Doctors, Doctors, and more Doctors. I am exhausted and it’s Tuesday.
Every day is PT again…
I find the fun but it’s a tough hill to climb.
PT is to keep my heart strong so I can qualify for the next heart surgery and core strengthening.
Thursday has two procedures and two doctors on Friday.
People want to know what chronically ill people do? We see doctors and have procedures and go to PT. Oh, and give blood, lots of blood.
These are just a few of my bruises.
It’s overwhelming, exhausting, all consuming, and never ending.
And at the same time we are parents, spouses, siblings, some of us work, try to have social lives, spiritual lives.
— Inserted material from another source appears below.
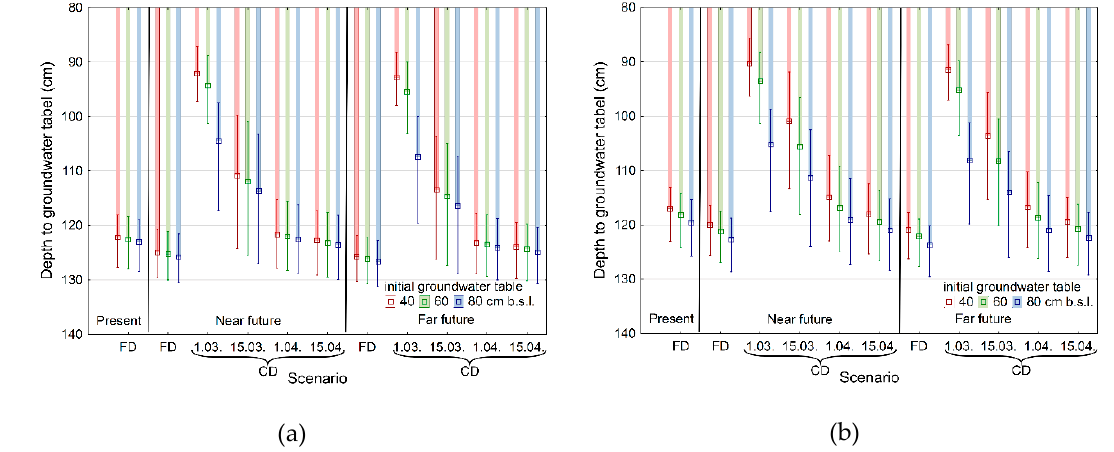
Figure 5. Depth to groundwater table in conventional network (FD-free drainage) and for the various CD scenarios of the 7 m ( a ) and 14 m ( b ) drainage network spacing in the near and far future, compared to the results of the conventional network at present. Bar charts with error bars show the average values, as well as the minimum and maximum values for the years 2014, 2017, and 2018.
We do all this never knowing when the rug will next be pulled out from us. Monday I passed out due to low blood pressure and sugar and dehydration and my seven year old called 911.
My SEVEN year old.
This is my life. I have an autoimmune disease, a bad heart and blood clots in my lungs.
They keep telling me it will get better in lower altitude. That the moist air will help. That the next surgery will fix things.
My mood, however, is tempered. I have heard this before. The previous open heart surgery was going to ‘fix’ me. Instead it flared an autoimmune cycle and I got two clots in my lungs.
I need just six months where NOTHING medically exciting happens.
So, this is my face. As I do as I’m told and see all these doctors
I want to write. I want to go for a walk. I want to take a nap. Instead I sit and meet more doctors. Today was two Lupus docs. Tomorrow is my hematologist and Thursday I get injections and get to swallow more barium. Friday is two doctors.
And I was ready for bed by 19:30 yawn.